** Assignment **
Please decide whether each statement agrees with the forum excerpt about running voc_eval.py: (a) the commenter is using the pjreddie version of darknet; (b) the detection results ended up in a folder named voc in the results directory; (c) the commenter added the new lines at the beginning of voc_eval.py. Answer yes or no for each and quote the words of the excerpt that decide it.

** Text excerpt **
*** Block opens ***

GTBBoxes.txt PredBBoxes.txt calculate_ap.py.txt

szm-R commented 6 years ago

Hi @MiZhangWhuer , as I myself am still struggling with this issues I can't be of much help to you! But hopefully, if I could solve it, I would share my results.

Now @AlexeyAB , I still don't know how to run voc_eval.py . My python knowledge is really rusty! I first created the detection results using the following command: ./darknet -i 0 detector valid cfg/voc.data cfg/tiny-yolo-voc.cfg models/tiny-yolo-voc.weights

(Note that I'm using pjreddie version of darknet)

Then I had my detection results in a folder named voc in results directory with the following format: className.txt

Now I added these lines at the end of voc_eval.py code to be able to run it (told you my python is rusty!!!):

print "Starting here"
detpath = "/path/to/results/voc/"
annopath = "/path/to/data/voc/VOC2007/Annotations/"
imagesetfile = "/path/to/data/voc/2007_test_FileNames.txt"
classname = "/path/to/data/voc/voc.names"
cachedir = "/path/to/data/voc/VOC2007/cache/"

*** Block closes ***

** Data **
*** Block opens ***

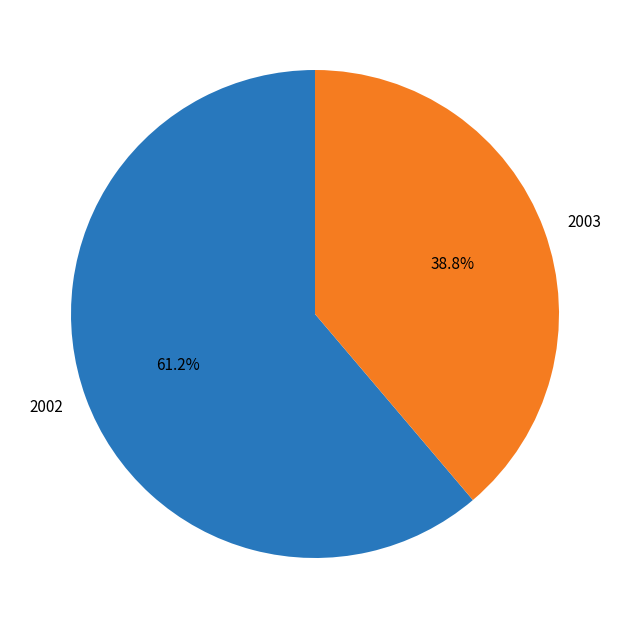

To the nearest percent, what percentage of the pie is 2002?

61%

*** Block closes ***

** Answer for this exercise **
(a) Yes: "(Note that I'm using pjreddie version of darknet)"
(b) Yes: "Then I had my detection results in a folder named voc in results directory"
(c) No: "Now I added these lines at the end of voc_eval.py code"